İster Herakleitos’u dikkate alın ister Braudel’i, tarih geriye dönük işlemez. Tarihi bugünle ilişkilendirmenin farklı yolları olabilir, tarihsel analizin bugüne sağlayacağı sonsuz fayda olabilir, ama bütün bunlar geçmişi yeniden inşa edebileceğiniz, o dünya görüşünü ve yaşam biçimini canlandırabileceğiniz anlamına gelmez. Her şey bir yana, yaşanmışı silmek, öğrenilmişi unutmak mümkün değil. Doğruları ve yanlışlarıyla Kemalist modernleşme projesi toplumsal bir dönüşüm yarattı. Bunu “doksan yıllık bir reklam arası” olarak görmek, eşyanın tabiatına, zamanın ruhuna aykırı. Bu rövanşist ve toplumsal sözleşmeyi tehdit eden, tarihsel bilgiyi ilerici bir biçimde kullanmak yerine “biz ve onlar” cepheleri yaratan zihniyetle bir yere varılmaz. AKP döneminin düşün dünyasından da kültürel hegemonyasından da bir Belle Époque çıkmaz.
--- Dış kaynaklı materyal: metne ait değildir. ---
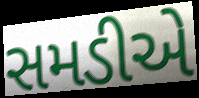
સમડીએ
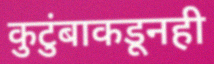
कुटुंबाकडूनही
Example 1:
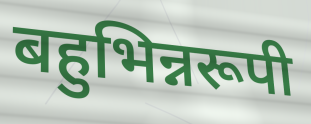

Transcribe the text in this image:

बहुभिन्नरूपी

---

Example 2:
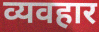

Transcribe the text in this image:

व्यवहार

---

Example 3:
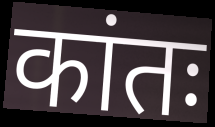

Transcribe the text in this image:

कांतः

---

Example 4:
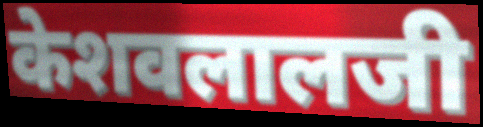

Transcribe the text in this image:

केशवलालजी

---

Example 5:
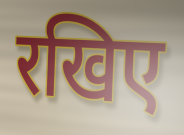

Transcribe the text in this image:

रखिए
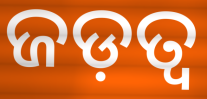
ଜଡ଼ତ୍ଵ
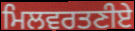
ਮਿਲਵਰਤਣੀਏ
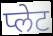
प्लेट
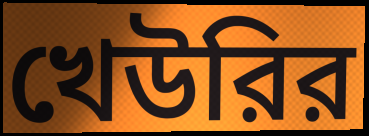
খেউরির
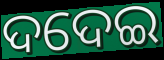
ଦଦେଇ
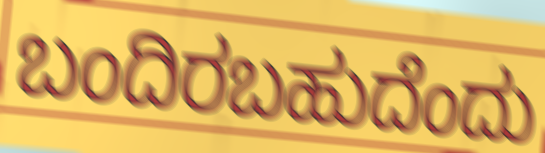
ಬಂದಿರಬಹುದೆಂದು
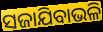
ସଜାଯିବାଭଳି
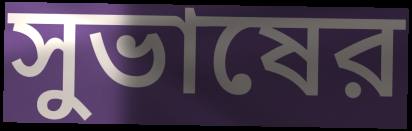
সুভাষের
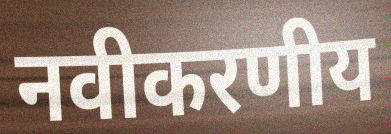
नवीकरणीय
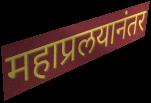
महाप्रलयानंतर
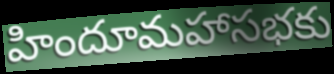
హిందూమహాసభకు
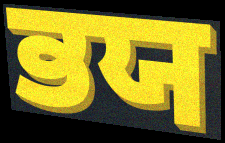
ਭਯ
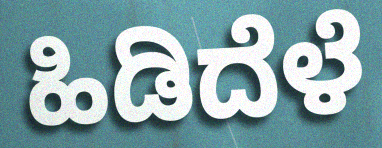
ಹಿಡಿದೆಳೆ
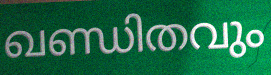
ഖണ്ഡിതവും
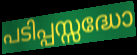
പടിപ്പസ്സദ്ധോ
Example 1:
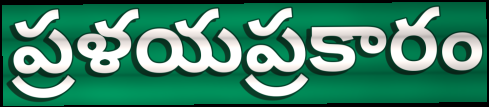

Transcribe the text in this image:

ప్రళయప్రకారం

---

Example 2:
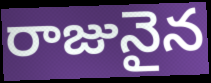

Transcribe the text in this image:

రాజునైన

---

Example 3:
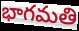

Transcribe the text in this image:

Özgürlüklerin bu kadar baskılandığı, konserlerin yasaklandığı, sanatçıların hedef gösterildiği, düşünce insanlarının sivil ölüme terk edildiği bir ortamda ne özgür düşünce ne bilim ne de sanat gelişir. 9 Eylül kutlamalarından saltanat savunuculuğu fırsatı çıkarmak yerine halk ne istiyor, devlet değişen dünyanın ve yeni toplumsal taleplerin neresinde duruyor ona bakmak lazım.